TASK DIRECTIONS
When you reach a picture, pass over it; otherwise repeat the listing word for word.
....................
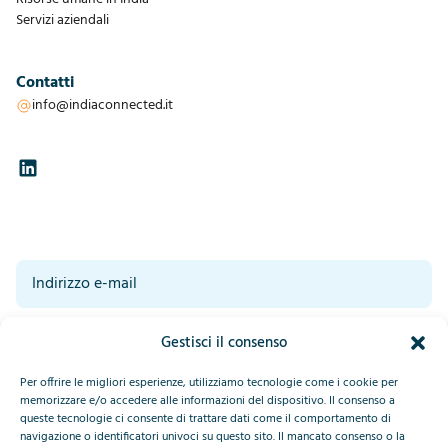
Servizi aziendali
Contatti
info@indiaconnected.it
Acconsento al trattamento dei miei dati da parte di IndiaConnected.
Gestisci il consenso
Leggete la nostra dichiarazione sulla privacy in fondo a questa pagina.*
*
Invia
Per offrire le migliori esperienze, utilizziamo tecnologie come i cookie per
memorizzare e/o accedere alle informazioni del dispositivo. Il consenso a
queste tecnologie ci consente di trattare dati come il comportamento di
navigazione o identificatori univoci su questo sito. Il mancato consenso o la
This site is protected by reCAPTCHA and the Google
Privacy Policy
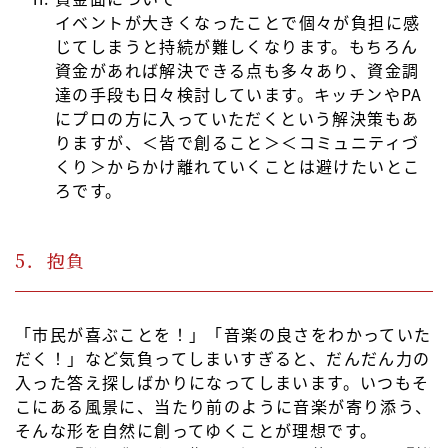
イベントが大きくなったことで個々が負担に感
じてしまうと持続が難しくなります。もちろん
資金があれば解決できる点も多々あり、資金調
達の手段も日々検討しています。キッチンやPA
にプロの方に入っていただくという解決策もあ
りますが、＜皆で創ること＞＜コミュニティづ
くり＞からかけ離れていくことは避けたいとこ
ろです。
5．抱負
「市民が喜ぶことを！」「音楽の良さをわかっていた
だく！」など気負ってしまいすぎると、だんだん力の
入った答え探しばかりになってしまいます。いつもそ
こにある風景に、当たり前のように音楽が寄り添う、
そんな形を自然に創ってゆくことが理想です。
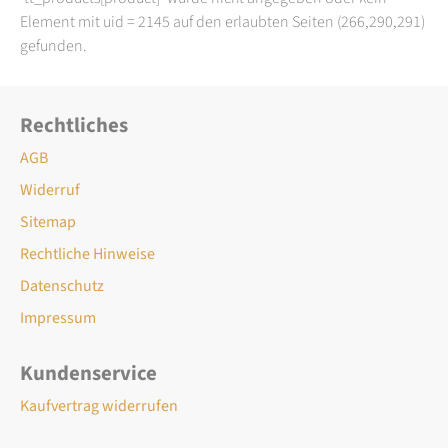
Element mit uid = 2145 auf den erlaubten Seiten (266,290,291)
gefunden.
Rechtliches
AGB
Widerruf
Sitemap
Rechtliche Hinweise
Datenschutz
Impressum
Kundenservice
Kaufvertrag widerrufen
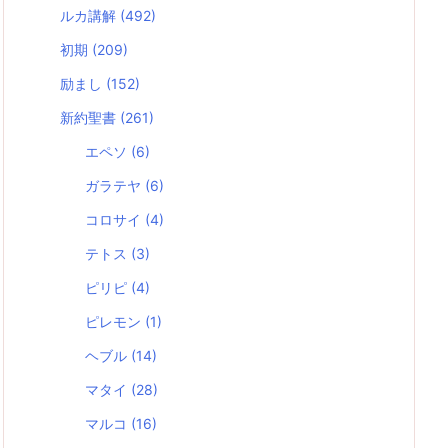
ルカ講解
(492)
初期
(209)
励まし
(152)
新約聖書
(261)
エペソ
(6)
ガラテヤ
(6)
コロサイ
(4)
テトス
(3)
ピリピ
(4)
ピレモン
(1)
ヘブル
(14)
マタイ
(28)
マルコ
(16)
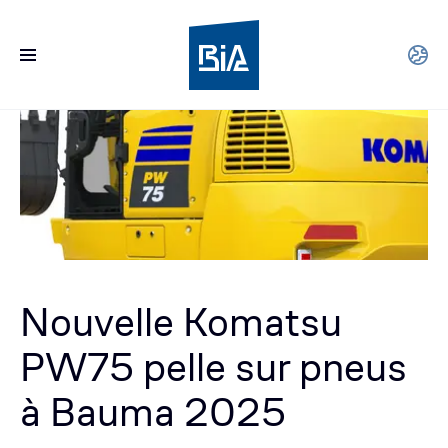
Nouvelle Komatsu
PW75 pelle sur pneus
à Bauma 2025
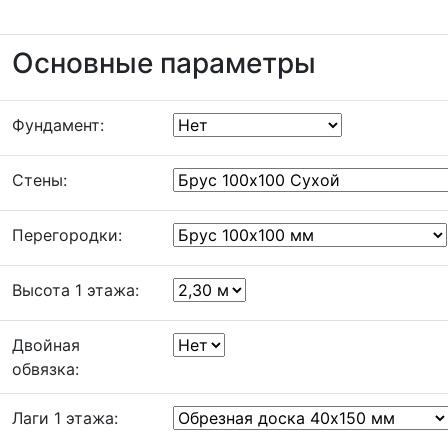
Основные параметры
Фундамент:
Стены:
Перегородки:
Высота 1 этажа:
Двойная
обвязка:
Лаги 1 этажа:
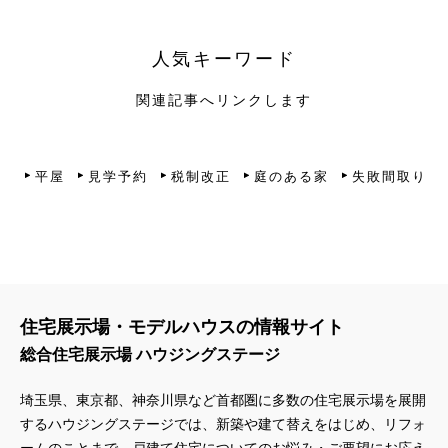
人気キーワード
関連記事へリンクします
平屋
見学予約
税制改正
庭のある家
失敗間取り
住宅展示場・モデルハウスの情報サイト
総合住宅展示場 ハウジングステージ
埼玉県、東京都、神奈川県
など首都圏に多数の住宅展示場を展開
するハウジングステージでは、新築や建て替えをはじめ、リフォ
ームのことまで、戸建て住宅についてのお悩み・ご要望にお応え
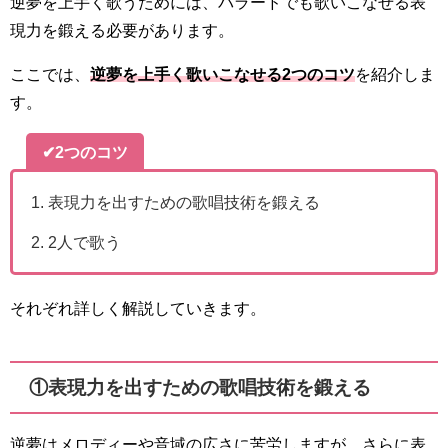
逆夢を上手く歌うためには、バラードでも歌いこなせる表
現力を鍛える必要があります。
ここでは、
逆夢
を上手く歌いこなせる2つのコツ
を紹介しま
す。
✔2つのコツ
表現力を出すための歌唱技術を鍛える
2人で歌う
それぞれ詳しく解説していきます。
①表現力を出すための歌唱技術を鍛える
逆夢はメロディーや音域の広さに苦労しますが、さらに表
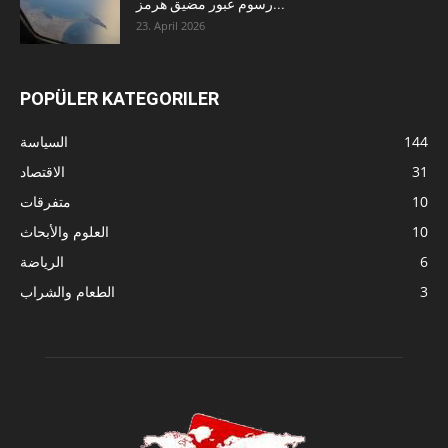
رسوم عبور مضيق هرمز...
23. April 2026
POPÜLER KATEGORILER
144
السياسة
31
الاقتصاد
10
متفرقات
10
العلوم والأبحاث
6
الرياضة
3
الطعام والشراب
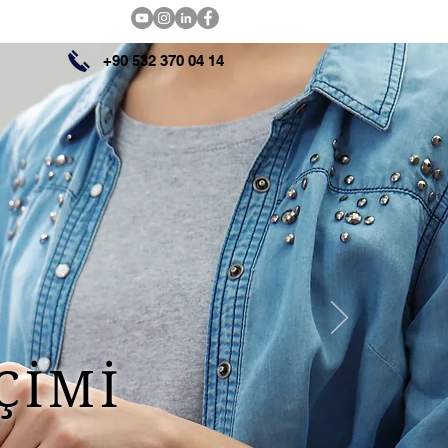
İletişim
+90 532 370 04 14
ÇİMİ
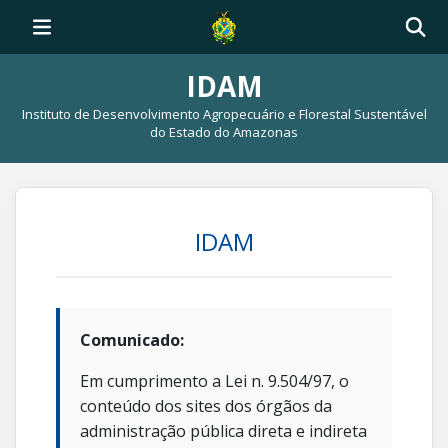
IDAM
Instituto de Desenvolvimento Agropecuário e Florestal Sustentável
do Estado do Amazonas
IDAM
Comunicado:
Em cumprimento a Lei n. 9.504/97, o
conteúdo dos sites dos órgãos da
administração pública direta e indireta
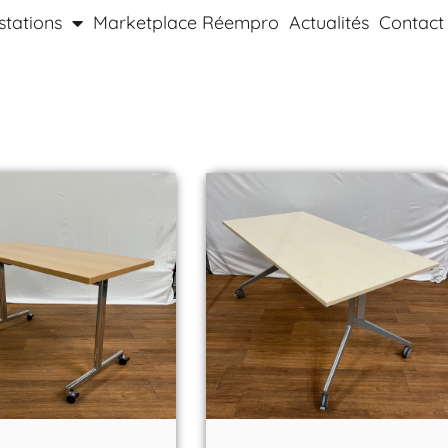
stations
Marketplace Réempro
Actualités
Contact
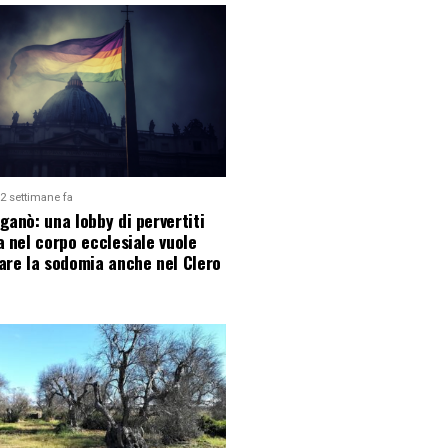
2 settimane fa
ganò: una lobby di pervertiti
a nel corpo ecclesiale vuole
are la sodomia anche nel Clero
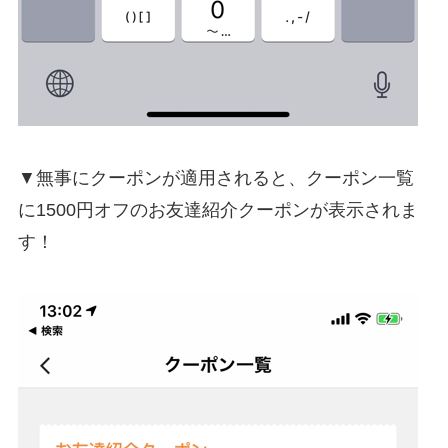
▼無事にクーポンが適用されると、クーポン一覧
に1500円オフのお友達紹介クーポンが表示されま
す！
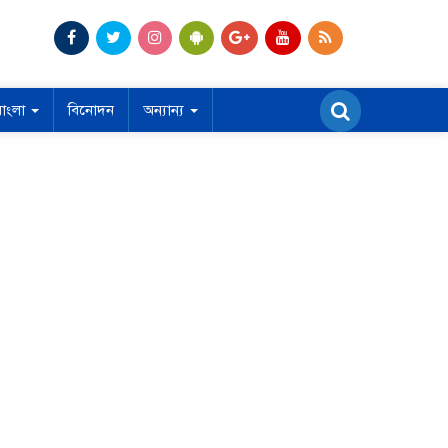
বাংলা
বিনোদন
অন্যান্য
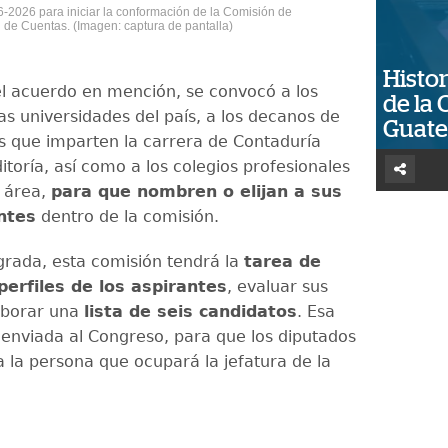
-2026 para iniciar la conformación de la Comisión de
 de Cuentas. (Imagen: captura de pantalla)
Histor
l acuerdo en mención, se convocó a los
de la 
as universidades del país, a los decanos de
Guat
es que imparten la carrera de Contaduría
itoría, así como a los colegios profesionales
l área,
para que nombren o elijan a sus
ntes
dentro de la comisión.
grada, esta comisión tendrá la
tarea de
 perfiles de los aspirantes
, evaluar sus
aborar una
lista de seis candidatos
. Esa
enviada al Congreso, para que los diputados
a la persona que ocupará la jefatura de la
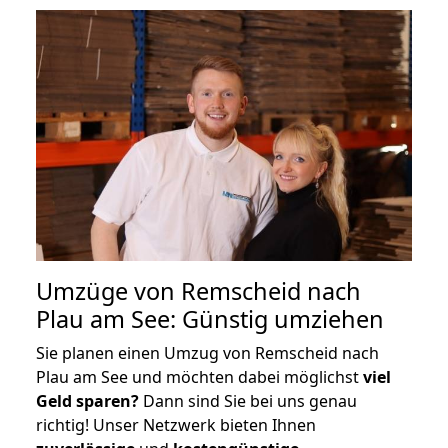
Umzüge von Remscheid nach
Plau am See: Günstig umziehen
Sie planen einen Umzug von Remscheid nach
Plau am See und möchten dabei möglichst
viel
Geld sparen?
Dann sind Sie bei uns genau
richtig! Unser Netzwerk bieten Ihnen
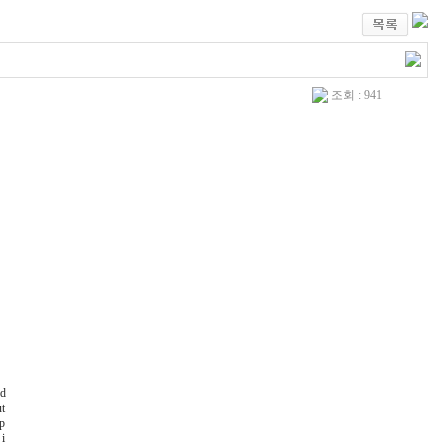
조회 : 941
ed
t
p
i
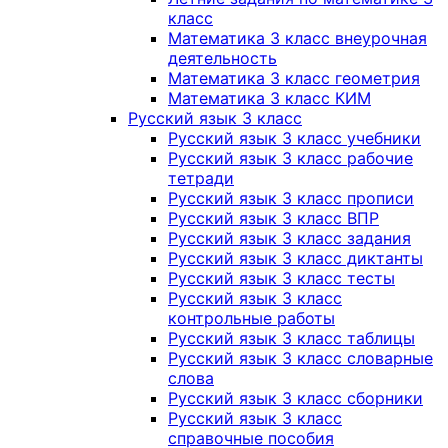
класс
Математика 3 класс внеурочная
деятельность
Математика 3 класс геометрия
Математика 3 класс КИМ
Русский язык 3 класс
Русский язык 3 класс учебники
Русский язык 3 класс рабочие
тетради
Русский язык 3 класс прописи
Русский язык 3 класс ВПР
Русский язык 3 класс задания
Русский язык 3 класс диктанты
Русский язык 3 класс тесты
Русский язык 3 класс
контрольные работы
Русский язык 3 класс таблицы
Русский язык 3 класс словарные
слова
Русский язык 3 класс сборники
Русский язык 3 класс
справочные пособия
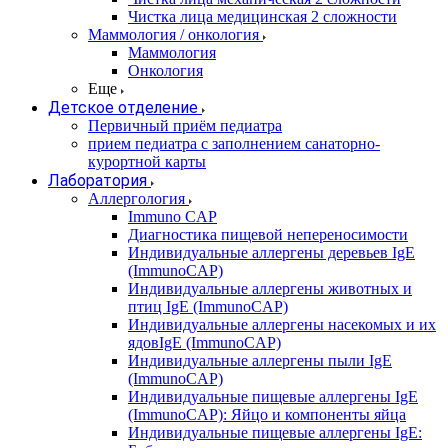
Чистка лица медицинская 2 сложности
Маммология / онкология
Маммология
Онкология
Еще
Детское отделение
Первичный приём педиатра
прием педиатра с заполнением санаторно-
курортной карты
Лаборатория
Аллергология
Immuno CAP
Диагностика пищевой непереносимости
Индивидуальные аллергены деревьев IgE
(ImmunoCAP)
Индивидуальные аллергены животных и
птиц IgE (ImmunoCAP)
Индивидуальные аллергены насекомых и их
ядовIgE (ImmunoCAP)
Индивидуальные аллергены пыли IgE
(ImmunoCAP)
Индивидуальные пищевые аллергены IgE
(ImmunoCAP): Яйцо и компоненты яйца
Индивидуальные пищевые аллергены IgE:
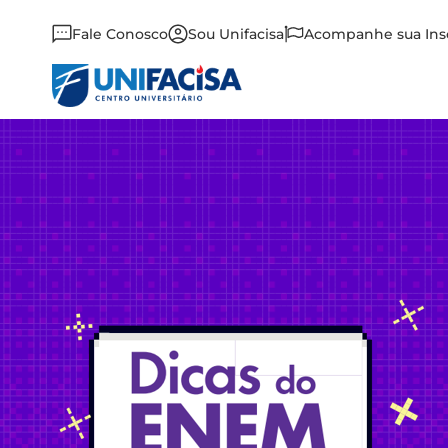
Fale Conosco
Sou Unifacisa
Acompanhe sua Ins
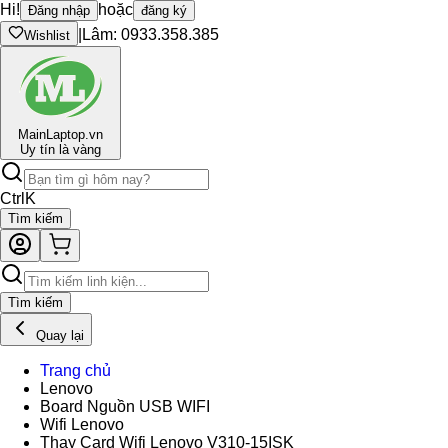
Hi!
hoặc
Đăng nhập
đăng ký
|
Lâm: 0933.358.385
Wishlist
Main
Laptop.vn
Uy tín là vàng
Ctrl
K
Tìm kiếm
Tìm kiếm
Quay lại
Trang chủ
Lenovo
Board Nguồn USB WIFI
Wifi Lenovo
Thay Card Wifi Lenovo V310-15ISK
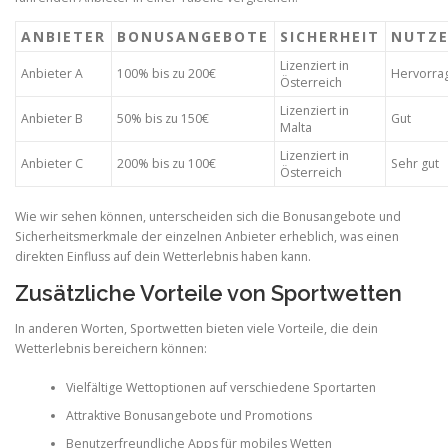
ANBIETER
BONUSANGEBOTE
SICHERHEIT
NUTZE
Lizenziert in
Anbieter A
100% bis zu 200€
Hervorra
Österreich
Lizenziert in
Anbieter B
50% bis zu 150€
Gut
Malta
Lizenziert in
Anbieter C
200% bis zu 100€
Sehr gut
Österreich
Wie wir sehen können, unterscheiden sich die Bonusangebote und
Sicherheitsmerkmale der einzelnen Anbieter erheblich, was einen
direkten Einfluss auf dein Wetterlebnis haben kann.
Zusätzliche Vorteile von Sportwetten
In anderen Worten, Sportwetten bieten viele Vorteile, die dein
Wetterlebnis bereichern können:
Vielfältige Wettoptionen auf verschiedene Sportarten
Attraktive Bonusangebote und Promotions
Benutzerfreundliche Apps für mobiles Wetten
....................
SOLUTION FOR THIS TASK
Servizi aziendali
Contatti
info@indiaconnected.it
Acconsento al trattamento dei miei dati da parte di IndiaConnected.
Gestisci il consenso
Leggete la nostra dichiarazione sulla privacy in fondo a questa pagina.*
*
Invia
Per offrire le migliori esperienze, utilizziamo tecnologie come i cookie per
memorizzare e/o accedere alle informazioni del dispositivo. Il consenso a
queste tecnologie ci consente di trattare dati come il comportamento di
navigazione o identificatori univoci su questo sito. Il mancato consenso o la
This site is protected by reCAPTCHA and the Google
Privacy Policy
イベントが大きくなったことで個々が負担に感
じてしまうと持続が難しくなります。もちろん
資金があれば解決できる点も多々あり、資金調
達の手段も日々検討しています。キッチンやPA
にプロの方に入っていただくという解決策もあ
りますが、＜皆で創ること＞＜コミュニティづ
くり＞からかけ離れていくことは避けたいとこ
ろです。
5．抱負
「市民が喜ぶことを！」「音楽の良さをわかっていた
だく！」など気負ってしまいすぎると、だんだん力の
入った答え探しばかりになってしまいます。いつもそ
こにある風景に、当たり前のように音楽が寄り添う、
そんな形を自然に創ってゆくことが理想です。
Element mit uid = 2145 auf den erlaubten Seiten (266,290,291)
gefunden.
Rechtliches
AGB
Widerruf
Sitemap
Rechtliche Hinweise
Datenschutz
Impressum
Kundenservice
Kaufvertrag widerrufen
ルカ講解
(492)
初期
(209)
励まし
(152)
新約聖書
(261)
エペソ
(6)
ガラテヤ
(6)
コロサイ
(4)
テトス
(3)
ピリピ
(4)
ピレモン
(1)
ヘブル
(14)
マタイ
(28)
マルコ
(16)
Nouvelle Komatsu
PW75 pelle sur pneus
à Bauma 2025
Основные параметры
Фундамент:
Стены:
Перегородки:
Высота 1 этажа:
Двойная
обвязка:
Лаги 1 этажа:
人気キーワード
関連記事へリンクします
平屋
見学予約
税制改正
庭のある家
失敗間取り
住宅展示場・モデルハウスの情報サイト
総合住宅展示場 ハウジングステージ
埼玉県、東京都、神奈川県
など首都圏に多数の住宅展示場を展開
するハウジングステージでは、新築や建て替えをはじめ、リフォ
ームのことまで、戸建て住宅についてのお悩み・ご要望にお応え
逆夢を上手く歌うためには、バラードでも歌いこなせる表
現力を鍛える必要があります。
ここでは、
逆夢
を上手く歌いこなせる2つのコツ
を紹介しま
す。
✔2つのコツ
表現力を出すための歌唱技術を鍛える
2人で歌う
それぞれ詳しく解説していきます。
①表現力を出すための歌唱技術を鍛える
逆夢はメロディーや音域の広さに苦労しますが、さらに表
رسوم عبور مضيق هرمز...
23. April 2026
POPÜLER KATEGORILER
144
السياسة
31
الاقتصاد
10
متفرقات
10
العلوم والأبحاث
6
الرياضة
3
الطعام والشراب
İletişim
+90 532 370 04 14
ÇİMİ
IDAM
Instituto de Desenvolvimento Agropecuário e Florestal Sustentável
do Estado do Amazonas
IDAM
Comunicado:
Em cumprimento a Lei n. 9.504/97, o
conteúdo dos sites dos órgãos da
administração pública direta e indireta
stations
Marketplace Réempro
Actualités
Contact
2 settimane fa
ganò: una lobby di pervertiti
a nel corpo ecclesiale vuole
are la sodomia anche nel Clero
▼無事にクーポンが適用されると、クーポン一覧
に1500円オフのお友達紹介クーポンが表示されま
す！
বাংলা
বিনোদন
অন্যান্য
-2026 para iniciar la conformación de la Comisión de
 de Cuentas. (Imagen: captura de pantalla)
Histor
l acuerdo en mención, se convocó a los
de la 
as universidades del país, a los decanos de
Guat
es que imparten la carrera de Contaduría
itoría, así como a los colegios profesionales
l área,
para que nombren o elijan a sus
ntes
dentro de la comisión.
grada, esta comisión tendrá la
tarea de
 perfiles de los aspirantes
, evaluar sus
aborar una
lista de seis candidatos
. Esa
enviada al Congreso, para que los diputados
a la persona que ocupará la jefatura de la
Umzüge von Remscheid nach
Plau am See: Günstig umziehen
Sie planen einen Umzug von Remscheid nach
Plau am See und möchten dabei möglichst
viel
Geld sparen?
Dann sind Sie bei uns genau
richtig! Unser Netzwerk bieten Ihnen
조회 : 941
ed
t
p
i
класс
Математика 3 класс внеурочная
деятельность
Математика 3 класс геометрия
Математика 3 класс КИМ
Русский язык 3 класс
Русский язык 3 класс учебники
Русский язык 3 класс рабочие
тетради
Русский язык 3 класс прописи
Русский язык 3 класс ВПР
Русский язык 3 класс задания
Русский язык 3 класс диктанты
Русский язык 3 класс тесты
Русский язык 3 класс
контрольные работы
Русский язык 3 класс таблицы
Русский язык 3 класс словарные
слова
Русский язык 3 класс сборники
Русский язык 3 класс
справочные пособия
Чистка лица медицинская 2 сложности
Маммология / онкология
Маммология
Онкология
Еще
Детское отделение
Первичный приём педиатра
прием педиатра с заполнением санаторно-
курортной карты
Лаборатория
Аллергология
Immuno CAP
Диагностика пищевой непереносимости
Индивидуальные аллергены деревьев IgE
(ImmunoCAP)
Индивидуальные аллергены животных и
птиц IgE (ImmunoCAP)
Индивидуальные аллергены насекомых и их
ядовIgE (ImmunoCAP)
Индивидуальные аллергены пыли IgE
(ImmunoCAP)
Индивидуальные пищевые аллергены IgE
(ImmunoCAP): Яйцо и компоненты яйца
Индивидуальные пищевые аллергены IgE:
Fale Conosco
Sou Unifacisa
Acompanhe sua Ins
Hi!
hoặc
Đăng nhập
đăng ký
|
Lâm: 0933.358.385
Wishlist
Main
Laptop.vn
Uy tín là vàng
Ctrl
K
Tìm kiếm
Tìm kiếm
Quay lại
Trang chủ
Lenovo
Board Nguồn USB WIFI
Wifi Lenovo
Thay Card Wifi Lenovo V310-15ISK
ANBIETER
BONUSANGEBOTE
SICHERHEIT
NUTZE
Lizenziert in
Anbieter A
100% bis zu 200€
Hervorra
Österreich
Lizenziert in
Anbieter B
50% bis zu 150€
Gut
Malta
Lizenziert in
Anbieter C
200% bis zu 100€
Sehr gut
Österreich
Wie wir sehen können, unterscheiden sich die Bonusangebote und
Sicherheitsmerkmale der einzelnen Anbieter erheblich, was einen
direkten Einfluss auf dein Wetterlebnis haben kann.
Zusätzliche Vorteile von Sportwetten
In anderen Worten, Sportwetten bieten viele Vorteile, die dein
Wetterlebnis bereichern können:
Vielfältige Wettoptionen auf verschiedene Sportarten
Attraktive Bonusangebote und Promotions
Benutzerfreundliche Apps für mobiles Wetten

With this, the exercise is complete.